WORK ORDER: Every line from the one with "especialmente para usuarios" to the one with "adecuada para el trabajo móvil.", including those two, is to be copied exactly; all other lines of the entries below are left out.

THE RECORDS:
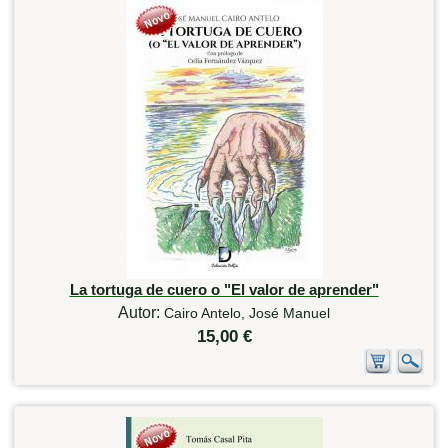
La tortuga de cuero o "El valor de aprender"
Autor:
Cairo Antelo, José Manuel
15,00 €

* * *

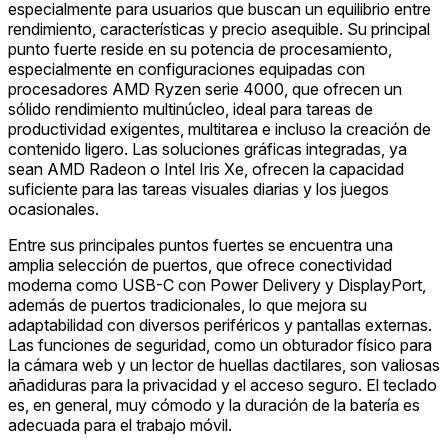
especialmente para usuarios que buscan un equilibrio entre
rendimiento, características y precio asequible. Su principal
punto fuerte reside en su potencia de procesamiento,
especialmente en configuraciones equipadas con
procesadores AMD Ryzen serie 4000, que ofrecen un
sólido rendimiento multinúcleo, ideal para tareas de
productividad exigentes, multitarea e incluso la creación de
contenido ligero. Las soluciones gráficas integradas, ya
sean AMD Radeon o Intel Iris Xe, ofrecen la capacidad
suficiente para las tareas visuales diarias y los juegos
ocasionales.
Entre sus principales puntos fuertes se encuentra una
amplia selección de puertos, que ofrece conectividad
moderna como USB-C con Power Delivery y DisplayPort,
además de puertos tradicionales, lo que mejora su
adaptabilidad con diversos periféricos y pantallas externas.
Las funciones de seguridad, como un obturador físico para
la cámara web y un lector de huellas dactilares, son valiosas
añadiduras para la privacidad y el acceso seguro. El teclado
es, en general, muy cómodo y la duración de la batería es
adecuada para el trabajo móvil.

RESPONSE:
especialmente para usuarios que buscan un equilibrio entre
rendimiento, características y precio asequible. Su principal
punto fuerte reside en su potencia de procesamiento,
especialmente en configuraciones equipadas con
procesadores AMD Ryzen serie 4000, que ofrecen un
sólido rendimiento multinúcleo, ideal para tareas de
productividad exigentes, multitarea e incluso la creación de
contenido ligero. Las soluciones gráficas integradas, ya
sean AMD Radeon o Intel Iris Xe, ofrecen la capacidad
suficiente para las tareas visuales diarias y los juegos
ocasionales.
Entre sus principales puntos fuertes se encuentra una
amplia selección de puertos, que ofrece conectividad
moderna como USB-C con Power Delivery y DisplayPort,
además de puertos tradicionales, lo que mejora su
adaptabilidad con diversos periféricos y pantallas externas.
Las funciones de seguridad, como un obturador físico para
la cámara web y un lector de huellas dactilares, son valiosas
añadiduras para la privacidad y el acceso seguro. El teclado
es, en general, muy cómodo y la duración de la batería es
adecuada para el trabajo móvil.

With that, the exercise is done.